One major question remains.

Donald made a strong bid at the Masters last year and tied for fourth. That’s as late in the final round as he has ever contended in a major. He has shown mettle at other tournaments, such as beating Westwood at Wentworth in a playoff last year to first get to No. 1, closing with 64 at Disney in a rare do-or-die moment in golf. His win at the Match Play Championship last year remains the most ruthless performance ever at that event. In six matches, Donald never trailed once and never reached the 18th hole.

“I’ve won some big tournaments over the years,” Donald said. “I’m figuring out the majors. I’m hoping I’ll be like Ben Hogan and win eight after I’m 35. I’m really starting to figure out myself, how I deal with pressure. I’m getting a lot closer. I’m finding ways to win tournaments, and hopefully, that will carry into winning majors.”

Mickelson won his first major at 33. Padraig Harrington won the first of his three majors at 35.

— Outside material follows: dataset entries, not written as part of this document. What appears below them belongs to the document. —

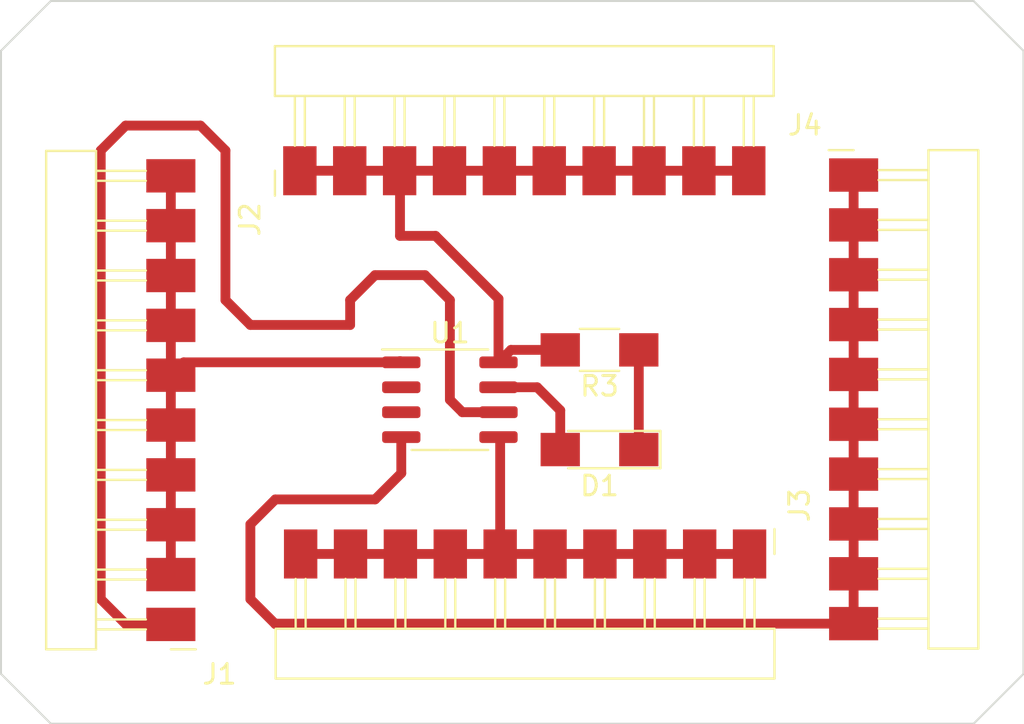
<source format=kicad_pcb>
(kicad_pcb (version 20211014) (generator pcbnew)

  (general
    (thickness 1.6)
  )

  (paper "A4")
  (layers
    (0 "F.Cu" signal)
    (31 "B.Cu" signal)
    (32 "B.Adhes" user "B.Adhesive")
    (33 "F.Adhes" user "F.Adhesive")
    (34 "B.Paste" user)
    (35 "F.Paste" user)
    (36 "B.SilkS" user "B.Silkscreen")
    (37 "F.SilkS" user "F.Silkscreen")
    (38 "B.Mask" user)
    (39 "F.Mask" user)
    (40 "Dwgs.User" user "User.Drawings")
    (41 "Cmts.User" user "User.Comments")
    (42 "Eco1.User" user "User.Eco1")
    (43 "Eco2.User" user "User.Eco2")
    (44 "Edge.Cuts" user)
    (45 "Margin" user)
    (46 "B.CrtYd" user "B.Courtyard")
    (47 "F.CrtYd" user "F.Courtyard")
    (48 "B.Fab" user)
    (49 "F.Fab" user)
    (50 "User.1" user)
    (51 "User.2" user)
    (52 "User.3" user)
    (53 "User.4" user)
    (54 "User.5" user)
    (55 "User.6" user)
    (56 "User.7" user)
    (57 "User.8" user)
    (58 "User.9" user)
  )

  (setup
    (stackup
      (layer "F.SilkS" (type "Top Silk Screen"))
      (layer "F.Paste" (type "Top Solder Paste"))
      (layer "F.Mask" (type "Top Solder Mask") (thickness 0.01))
      (layer "F.Cu" (type "copper") (thickness 0.035))
      (layer "dielectric 1" (type "core") (thickness 1.51) (material "FR4") (epsilon_r 4.5) (loss_tangent 0.02))
      (layer "B.Cu" (type "copper") (thickness 0.035))
      (layer "B.Mask" (type "Bottom Solder Mask") (thickness 0.01))
      (layer "B.Paste" (type "Bottom Solder Paste"))
      (layer "B.SilkS" (type "Bottom Silk Screen"))
      (copper_finish "None")
      (dielectric_constraints no)
    )
    (pad_to_mask_clearance 0)
    (pcbplotparams
      (layerselection 0x0001000_7fffffff)
      (disableapertmacros false)
      (usegerberextensions false)
      (usegerberattributes true)
      (usegerberadvancedattributes true)
      (creategerberjobfile true)
      (svguseinch false)
      (svgprecision 6)
      (excludeedgelayer true)
      (plotframeref false)
      (viasonmask false)
      (mode 1)
      (useauxorigin false)
      (hpglpennumber 1)
      (hpglpenspeed 20)
      (hpglpendiameter 15.000000)
      (dxfpolygonmode true)
      (dxfimperialunits true)
      (dxfusepcbnewfont true)
      (psnegative false)
      (psa4output false)
      (plotreference true)
      (plotvalue true)
      (plotinvisibletext false)
      (sketchpadsonfab false)
      (subtractmaskfromsilk false)
      (outputformat 1)
      (mirror false)
      (drillshape 0)
      (scaleselection 1)
      (outputdirectory "")
    )
  )

  (net 0 "")
  (net 1 "Net-(J1-Pad1)")
  (net 2 "unconnected-(U1-Pad2)")
  (net 3 "unconnected-(U1-Pad3)")
  (net 4 "Net-(D1-Pad1)")
  (net 5 "Net-(D1-Pad2)")
  (net 6 "Net-(J1-Pad10)")
  (net 7 "Net-(J2-Pad1)")
  (net 8 "Net-(J3-Pad1)")
  (net 9 "Net-(J4-Pad1)")

  (footprint "fab:PinHeader_1x10_P2.54mm_Horizontal_SMD" (layer "F.Cu") (at 168.89 79.77 90))

  (footprint "fab:PinHeader_1x10_P2.54mm_Horizontal_SMD" (layer "F.Cu") (at 191.79 99.3 -90))

  (footprint "fab:R_1206" (layer "F.Cu") (at 184.15 88.9 180))

  (footprint "fab:LED_1206" (layer "F.Cu") (at 184.15 93.98 180))

  (footprint "fab:PinHeader_1x10_P2.54mm_Horizontal_SMD" (layer "F.Cu") (at 197.09 79.99))

  (footprint "Package_SO:SOIC-8_3.9x4.9mm_P1.27mm" (layer "F.Cu") (at 176.53 91.44))

  (footprint "fab:PinHeader_1x10_P2.54mm_Horizontal_SMD" (layer "F.Cu") (at 162.32 102.89 180))

  (gr_line (start 156.21 71.12) (end 153.67 73.66) (layer "Edge.Cuts") (width 0.1) (tstamp 60ab11df-7ec6-4862-a63f-21a5fb7314af))
  (gr_line (start 205.74 73.66) (end 205.74 105.41) (layer "Edge.Cuts") (width 0.1) (tstamp 6b719265-b6ca-4275-871e-8aabc3b9cb69))
  (gr_line (start 205.74 105.41) (end 203.2 107.95) (layer "Edge.Cuts") (width 0.1) (tstamp 96a85642-1621-4ce3-a2d2-3f3c749f7a06))
  (gr_line (start 156.21 107.95) (end 153.67 105.41) (layer "Edge.Cuts") (width 0.1) (tstamp bf2ef27c-dc47-4d7a-806d-114840274dfe))
  (gr_line (start 153.67 105.41) (end 153.67 73.66) (layer "Edge.Cuts") (width 0.1) (tstamp c01385e3-9ec5-4389-8645-25bb729aad02))
  (gr_line (start 203.2 107.95) (end 156.21 107.95) (layer "Edge.Cuts") (width 0.1) (tstamp c1e357a6-679f-4624-be4e-9d6390135847))
  (gr_line (start 167.64 71.12) (end 203.2 71.12) (layer "Edge.Cuts") (width 0.1) (tstamp e842497c-3965-4f9b-ad45-e51c927a7c90))
  (gr_line (start 203.2 71.12) (end 205.74 73.66) (layer "Edge.Cuts") (width 0.1) (tstamp f3aee06c-d785-442f-8cd1-3d5c8eccd301))
  (gr_line (start 167.64 71.12) (end 156.21 71.12) (layer "Edge.Cuts") (width 0.1) (tstamp f506dd95-68d8-4698-911b-a4d6b97b68cb))

  (segment (start 163.83 77.47) (end 160.02 77.47) (width 0.5) (layer "F.Cu") (net 1) (tstamp 0857a56e-8d39-4447-ac0e-f99300a1e4be))
  (segment (start 176.53 91.44) (end 176.53 86.36) (width 0.5) (layer "F.Cu") (net 1) (tstamp 24a64e54-c891-4470-ae0c-1b45a3de5893))
  (segment (start 165.1 78.74) (end 163.83 77.47) (width 0.5) (layer "F.Cu") (net 1) (tstamp 26144704-4429-42b6-bdf2-578a883a62f7))
  (segment (start 175.26 85.09) (end 172.72 85.09) (width 0.5) (layer "F.Cu") (net 1) (tstamp 2a0ad4ab-7ad6-4aa1-bfa4-41d615e61747))
  (segment (start 165.1 86.36) (end 165.1 78.74) (width 0.5) (layer "F.Cu") (net 1) (tstamp 40be7de3-7f10-4f5b-b785-369347b10ff3))
  (segment (start 160.04 102.89) (end 162.32 102.89) (width 0.5) (layer "F.Cu") (net 1) (tstamp 48669775-70cc-40a5-94a1-98dd1f45b670))
  (segment (start 160.02 77.47) (end 158.75 78.74) (width 0.5) (layer "F.Cu") (net 1) (tstamp 566a47da-d256-44dd-a419-fb386f5cd0a9))
  (segment (start 171.45 87.63) (end 166.37 87.63) (width 0.5) (layer "F.Cu") (net 1) (tstamp 635b68a2-f1b0-4934-ad88-3936c4efc5ed))
  (segment (start 176.53 86.36) (end 175.26 85.09) (width 0.5) (layer "F.Cu") (net 1) (tstamp 66303165-a70b-491c-b70b-4e0fb6bafe71))
  (segment (start 158.75 101.6) (end 160.04 102.89) (width 0.5) (layer "F.Cu") (net 1) (tstamp 6a5a6f55-7b94-4f23-a936-000d67306e5a))
  (segment (start 158.75 78.74) (end 158.75 101.6) (width 0.5) (layer "F.Cu") (net 1) (tstamp a0c512a3-ea9c-4a19-8532-65b6471b3634))
  (segment (start 177.165 92.075) (end 176.53 91.44) (width 0.5) (layer "F.Cu") (net 1) (tstamp ad95e89e-d4be-4048-aff6-492a5c618284))
  (segment (start 166.37 87.63) (end 165.1 86.36) (width 0.5) (layer "F.Cu") (net 1) (tstamp b6951de8-f291-4b8d-b19a-b7672e467037))
  (segment (start 172.72 85.09) (end 171.45 86.36) (width 0.5) (layer "F.Cu") (net 1) (tstamp b836f022-e430-4e77-b4ee-df94229558c9))
  (segment (start 179.005 92.075) (end 177.165 92.075) (width 0.5) (layer "F.Cu") (net 1) (tstamp d974580c-0f3b-4d13-832f-cfcaaedaf9e1))
  (segment (start 171.45 86.36) (end 171.45 87.63) (width 0.5) (layer "F.Cu") (net 1) (tstamp e397848a-7c5f-4dca-a1cb-8dda896b045e))
  (segment (start 186.15 88.9) (end 186.15 93.98) (width 0.5) (layer "F.Cu") (net 4) (tstamp 88cbb4e7-de46-4b33-84de-d38caf54bdb8))
  (segment (start 182.15 91.98) (end 180.975 90.805) (width 0.5) (layer "F.Cu") (net 5) (tstamp 88749625-436e-4aec-a413-82ee13118e44))
  (segment (start 180.975 90.805) (end 179.005 90.805) (width 0.5) (layer "F.Cu") (net 5) (tstamp de121132-37d0-4c8a-b576-fbf660ebceed))
  (segment (start 182.15 93.98) (end 182.15 91.98) (width 0.5) (layer "F.Cu") (net 5) (tstamp efa71a72-372e-4fcf-ba1f-d6aeeacafcb5))
  (segment (start 162.975 89.535) (end 174.055 89.535) (width 0.5) (layer "F.Cu") (net 6) (tstamp 0a2bc89c-8105-48d2-9d3f-05938ea7dddd))
  (segment (start 162.32 80.03) (end 162.32 100.35) (width 0.5) (layer "F.Cu") (net 6) (tstamp 71a0e682-0cda-49e6-99ec-c5ef76eeb56d))
  (segment (start 162.32 90.19) (end 162.975 89.535) (width 0.5) (layer "F.Cu") (net 6) (tstamp b2345e5c-dbc5-49a3-815a-06a716929ca6))
  (segment (start 173.99 89.47) (end 174.055 89.535) (width 0.5) (layer "F.Cu") (net 6) (tstamp e0b7f899-9704-4714-ac7e-6f176d9f76bb))
  (segment (start 173.99 79.79) (end 173.97 79.77) (width 0.5) (layer "F.Cu") (net 7) (tstamp 3f14e26b-7cdc-410d-b3d8-a1e1b508e5c6))
  (segment (start 182.15 88.9) (end 179.64 88.9) (width 0.5) (layer "F.Cu") (net 7) (tstamp 40de91a0-a910-4dc9-b0c6-9c19f67dd52e))
  (segment (start 168.89 79.77) (end 191.75 79.77) (width 0.5) (layer "F.Cu") (net 7) (tstamp 428c5f14-5076-4145-85f3-76837b0b41f8))
  (segment (start 173.99 83.09) (end 175.8 83.09) (width 0.5) (layer "F.Cu") (net 7) (tstamp 53a70198-fbdf-4642-baa6-d8e70c3152d4))
  (segment (start 173.99 83.09) (end 173.99 79.79) (width 0.5) (layer "F.Cu") (net 7) (tstamp 5e066100-2ddd-4cf4-b70e-2e800bbbf810))
  (segment (start 179.64 88.9) (end 179.005 89.535) (width 0.5) (layer "F.Cu") (net 7) (tstamp 6b3960bd-8d05-491c-9361-fd62361f9b14))
  (segment (start 175.8 83.09) (end 179.005 86.295) (width 0.5) (layer "F.Cu") (net 7) (tstamp 784f2ed4-8f1b-4283-9869-b3ecce1e695e))
  (segment (start 181.59 88.34) (end 182.15 88.9) (width 0.5) (layer "F.Cu") (net 7) (tstamp 7e11e45a-f747-40a7-a9a2-88b65c340d97))
  (segment (start 179.005 86.295) (end 179.005 89.535) (width 0.5) (layer "F.Cu") (net 7) (tstamp 9f0d3469-bad0-4554-bd2d-fa8f3ee34b83))
  (segment (start 191.79 99.3) (end 168.93 99.3) (width 0.5) (layer "F.Cu") (net 8) (tstamp a00bf775-754a-4341-a183-a477a9b1be56))
  (segment (start 179.09 93.43) (end 179.005 93.345) (width 0.5) (layer "F.Cu") (net 8) (tstamp a708374b-64a5-42c4-9978-0ee1d7b05dbd))
  (segment (start 179.09 99.3) (end 179.09 93.43) (width 0.5) (layer "F.Cu") (net 8) (tstamp ed374fe5-1bee-4b24-8300-6aab2474bf52))
  (segment (start 172.72 96.52) (end 174.055 95.185) (width 0.5) (layer "F.Cu") (net 9) (tstamp 039b03d0-96a8-4a55-8556-d9ced9aa6445))
  (segment (start 166.37 97.79) (end 167.64 96.52) (width 0.5) (layer "F.Cu") (net 9) (tstamp 059bcba6-280b-40eb-ab89-3dc5aee13437))
  (segment (start 167.64 102.87) (end 166.37 101.6) (width 0.5) (layer "F.Cu") (net 9) (tstamp 167e55f5-ed81-491e-ad3a-cd9d9f136f0e))
  (segment (start 174.055 95.185) (end 174.055 93.345) (width 0.5) (layer "F.Cu") (net 9) (tstamp 1d4ca962-27f2-481a-84d5-0628d75d2352))
  (segment (start 167.66 102.85) (end 167.64 102.87) (width 0.5) (layer "F.Cu") (net 9) (tstamp 423e6d0a-e6c1-4628-ac87-784888ea295c))
  (segment (start 166.37 101.6) (end 166.37 97.79) (width 0.5) (layer "F.Cu") (net 9) (tstamp 4fc34c74-d554-4430-be1f-8c3cd9a0a916))
  (segment (start 197.09 102.85) (end 167.66 102.85) (width 0.5) (layer "F.Cu") (net 9) (tstamp 6023ada9-d107-4d36-baa4-1b8ca1075d25))
  (segment (start 167.64 96.52) (end 172.72 96.52) (width 0.5) (layer "F.Cu") (net 9) (tstamp 9b41f949-eda2-4913-9528-8171bf117b67))
  (segment (start 197.09 79.99) (end 197.09 102.85) (width 0.5) (layer "F.Cu") (net 9) (tstamp aeb57455-fa6f-4d13-9d2e-1cfdda4ea28e))

)

</source>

“For a lot of years, the Tiger factor fooled us into thinking you come out at 20 and dominate,” Adam Scott said. “That last happened in 1962 (with Jack Nicklaus). Greg Norman dominated the game in his 30s and 40s. Ben Hogan didn’t win a major until he was 33. Some players mature later. Some people peak at 18 and never get any better. Luke is a bit of a grinder. He has stepped up his game and found out what worked. It’s clear in my mind that right now, he’s the best player in the world.”